Dataset items:
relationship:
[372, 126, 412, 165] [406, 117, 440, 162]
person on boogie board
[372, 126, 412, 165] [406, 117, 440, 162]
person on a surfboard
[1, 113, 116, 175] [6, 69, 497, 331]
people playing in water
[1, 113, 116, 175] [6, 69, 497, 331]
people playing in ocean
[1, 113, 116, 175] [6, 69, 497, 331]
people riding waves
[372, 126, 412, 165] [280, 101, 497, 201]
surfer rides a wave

...

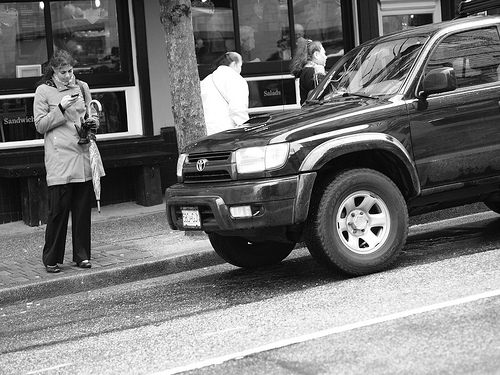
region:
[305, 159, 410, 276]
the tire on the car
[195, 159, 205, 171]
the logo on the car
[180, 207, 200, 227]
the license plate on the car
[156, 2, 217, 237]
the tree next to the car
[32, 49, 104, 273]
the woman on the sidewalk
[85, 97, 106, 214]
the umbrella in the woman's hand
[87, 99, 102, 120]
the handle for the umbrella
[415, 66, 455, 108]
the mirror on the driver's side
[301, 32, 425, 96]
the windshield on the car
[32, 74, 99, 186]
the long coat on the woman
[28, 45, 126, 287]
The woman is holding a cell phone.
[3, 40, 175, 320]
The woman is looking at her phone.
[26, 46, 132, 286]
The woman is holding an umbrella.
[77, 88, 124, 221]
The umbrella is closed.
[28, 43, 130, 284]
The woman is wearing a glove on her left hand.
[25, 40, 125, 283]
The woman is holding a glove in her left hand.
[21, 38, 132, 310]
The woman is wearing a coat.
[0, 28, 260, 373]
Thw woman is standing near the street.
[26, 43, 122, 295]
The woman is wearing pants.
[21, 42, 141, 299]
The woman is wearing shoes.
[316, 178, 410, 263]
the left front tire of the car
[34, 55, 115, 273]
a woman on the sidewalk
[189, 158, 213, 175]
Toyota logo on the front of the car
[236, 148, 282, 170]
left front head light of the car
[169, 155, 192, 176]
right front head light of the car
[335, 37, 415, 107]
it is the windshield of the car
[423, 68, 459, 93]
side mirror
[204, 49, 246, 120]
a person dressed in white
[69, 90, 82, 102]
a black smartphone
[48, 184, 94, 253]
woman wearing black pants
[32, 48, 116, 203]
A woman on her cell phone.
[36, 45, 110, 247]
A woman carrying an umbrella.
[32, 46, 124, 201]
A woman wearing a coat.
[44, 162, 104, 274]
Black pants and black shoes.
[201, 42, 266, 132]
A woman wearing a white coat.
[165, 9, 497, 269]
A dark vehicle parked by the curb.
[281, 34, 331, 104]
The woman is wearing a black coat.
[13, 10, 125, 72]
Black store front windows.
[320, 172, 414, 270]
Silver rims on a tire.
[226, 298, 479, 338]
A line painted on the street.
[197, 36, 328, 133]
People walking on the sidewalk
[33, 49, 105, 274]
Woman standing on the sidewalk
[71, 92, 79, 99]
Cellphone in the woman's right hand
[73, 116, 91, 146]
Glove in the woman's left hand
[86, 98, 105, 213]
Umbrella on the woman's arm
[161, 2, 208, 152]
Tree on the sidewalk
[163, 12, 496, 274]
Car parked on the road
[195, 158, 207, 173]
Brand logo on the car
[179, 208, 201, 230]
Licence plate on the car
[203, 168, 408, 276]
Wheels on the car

* * *

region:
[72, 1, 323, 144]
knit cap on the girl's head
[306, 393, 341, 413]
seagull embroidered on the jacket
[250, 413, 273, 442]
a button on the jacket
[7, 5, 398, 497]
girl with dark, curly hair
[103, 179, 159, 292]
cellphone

### Your goal
Copy the lines of the data exactly, starting with the line that contains "[44, 162, 104, 274]" and ending with the line that contains "Wheels on the car", both included.

### Solution
[44, 162, 104, 274]
Black pants and black shoes.
[201, 42, 266, 132]
A woman wearing a white coat.
[165, 9, 497, 269]
A dark vehicle parked by the curb.
[281, 34, 331, 104]
The woman is wearing a black coat.
[13, 10, 125, 72]
Black store front windows.
[320, 172, 414, 270]
Silver rims on a tire.
[226, 298, 479, 338]
A line painted on the street.
[197, 36, 328, 133]
People walking on the sidewalk
[33, 49, 105, 274]
Woman standing on the sidewalk
[71, 92, 79, 99]
Cellphone in the woman's right hand
[73, 116, 91, 146]
Glove in the woman's left hand
[86, 98, 105, 213]
Umbrella on the woman's arm
[161, 2, 208, 152]
Tree on the sidewalk
[163, 12, 496, 274]
Car parked on the road
[195, 158, 207, 173]
Brand logo on the car
[179, 208, 201, 230]
Licence plate on the car
[203, 168, 408, 276]
Wheels on the car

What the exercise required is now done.